Tonali, primo Millenial arrivato alla corte di Mancini, porta avanti con serenità l'appellativo di «nuovo Pirlo» che gli fu dato al suo esordio in serie B per la sua dimestichezza palla al piede, il taglio di capelli e la maglia delle Rondinelle addosso. La prima volta è datata 26 agosto 2017: Sandro ha appena 17 anni, 3 mesi e 18 giorni (solo due settimane in più rispetto al debutto in prima squadra del «Maestro»), entra a venti minuti dalla fine al posto di Matteo Cortesi ma è solo un caso se il Brescia viene battuto dall'Avellino. Da quel primo passo il cammino di Tonali si è trasformato in una corsa, con prestazioni che hanno richiamato su di lui l'attenzione di tutte le più grandi squadre d'Europa, comprese Inter e Juve fino al Chelsea di Sarri che solo poche settimane fa ha avanzato al presidente Cellino un'offerta di trenta milioni che è stata respinta al mittente. Fino alla chiamata azzurra, con un salto doppio dall'Under 19 con la quale ha conquistato il secondo posto all'Europeo in Finlandia.

C'è poi lo «straniero», un calciatore fuori dai radar ma polivalente ed esperto al punto giusto, ovvero quel Vincenzo Grifo che arriva dalla Germania, dalla Foresta Nera, ma ha tante sfumature tricolori (papà siciliano di Naro, Agrigento, mamma del leccese), con una spruzzata di nerazzurro. Ha 25 anni, è un centrocampista offensivo e gioca nell'Hoffenheim e almeno in Bundesliga non è uno sconosciuto, anche se il suo profilo non è esattamente quello di un giocatore internazionale. Ha contribuito alla promozione dalla B tedesca del Friburgo, ma ha steccato l'anno nel Borussia Moenchengladbach. La sua convocazione in azzurro è sicuramente figlia dei consigli del vice di Mancini, Alberigo Evani, che aveva già chiamato l'italo-tedesco nell'Under 20 nel 2013. È un caso simile a quello del 2015, quando per uno stage della Nazionale il ct Conte chiamò Daniel Caligiuri, tedesco con cittadinanza italiana, all'epoca al Wolfsburg, che però non debuttò mai con la maglia azzurra.

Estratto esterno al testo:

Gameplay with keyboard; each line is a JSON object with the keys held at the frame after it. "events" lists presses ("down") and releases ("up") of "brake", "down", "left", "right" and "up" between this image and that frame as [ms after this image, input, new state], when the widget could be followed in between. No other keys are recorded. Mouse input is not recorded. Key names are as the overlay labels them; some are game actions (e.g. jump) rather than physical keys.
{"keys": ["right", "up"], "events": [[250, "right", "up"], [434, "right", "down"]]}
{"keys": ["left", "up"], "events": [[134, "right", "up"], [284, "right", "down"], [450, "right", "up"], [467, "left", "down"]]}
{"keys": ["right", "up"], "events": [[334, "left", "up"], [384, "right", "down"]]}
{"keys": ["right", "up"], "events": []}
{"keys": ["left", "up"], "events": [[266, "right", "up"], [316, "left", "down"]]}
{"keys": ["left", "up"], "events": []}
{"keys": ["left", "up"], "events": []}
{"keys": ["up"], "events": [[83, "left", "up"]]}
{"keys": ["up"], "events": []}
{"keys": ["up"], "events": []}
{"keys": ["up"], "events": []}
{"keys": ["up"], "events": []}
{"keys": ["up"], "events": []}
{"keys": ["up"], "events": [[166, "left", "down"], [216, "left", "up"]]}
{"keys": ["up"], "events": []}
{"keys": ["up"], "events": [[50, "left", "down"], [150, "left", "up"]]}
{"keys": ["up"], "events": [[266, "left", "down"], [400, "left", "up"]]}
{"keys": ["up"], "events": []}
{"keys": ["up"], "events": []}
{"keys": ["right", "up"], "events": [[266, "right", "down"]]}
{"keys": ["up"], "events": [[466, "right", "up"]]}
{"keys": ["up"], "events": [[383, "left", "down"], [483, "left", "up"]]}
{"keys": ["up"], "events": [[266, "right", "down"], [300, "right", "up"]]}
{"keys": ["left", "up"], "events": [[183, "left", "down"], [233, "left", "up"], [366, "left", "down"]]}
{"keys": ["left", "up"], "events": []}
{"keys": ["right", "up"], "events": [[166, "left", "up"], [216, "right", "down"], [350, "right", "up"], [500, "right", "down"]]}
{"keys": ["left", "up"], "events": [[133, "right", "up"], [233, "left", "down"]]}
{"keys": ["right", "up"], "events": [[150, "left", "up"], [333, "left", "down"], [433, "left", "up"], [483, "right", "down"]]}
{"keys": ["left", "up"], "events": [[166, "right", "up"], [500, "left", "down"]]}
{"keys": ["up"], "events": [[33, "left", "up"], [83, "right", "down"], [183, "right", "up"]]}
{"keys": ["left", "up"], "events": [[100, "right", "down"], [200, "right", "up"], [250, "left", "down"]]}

Infine la novità, Stefano Sensi, del quale fino a tre anni fa in pochi avevano sentito parlare. A cambiare la carriera del centrocampista di Urbino fu il passaggio dal San Marino al Cesena quando aveva 20 anni e forse nemmeno lui si sarebbe potuto aspettare di esplodere così all'improvviso in serie B. Un campionato super e gli occhi delle big addosso, Juventus in prima fila. Sensi però ha voluto procedere per gradi, accettando la corte del Sassuolo per il suo primo salto in A. Qualche difficoltà nelle prime due stagioni in neroverde, ma ora con De Zerbi ci si aspetta la definitiva maturazione. E se l'attende anche Mancini, che intanto ha voluto premiarlo con un posto nell'azzurro dei grandi.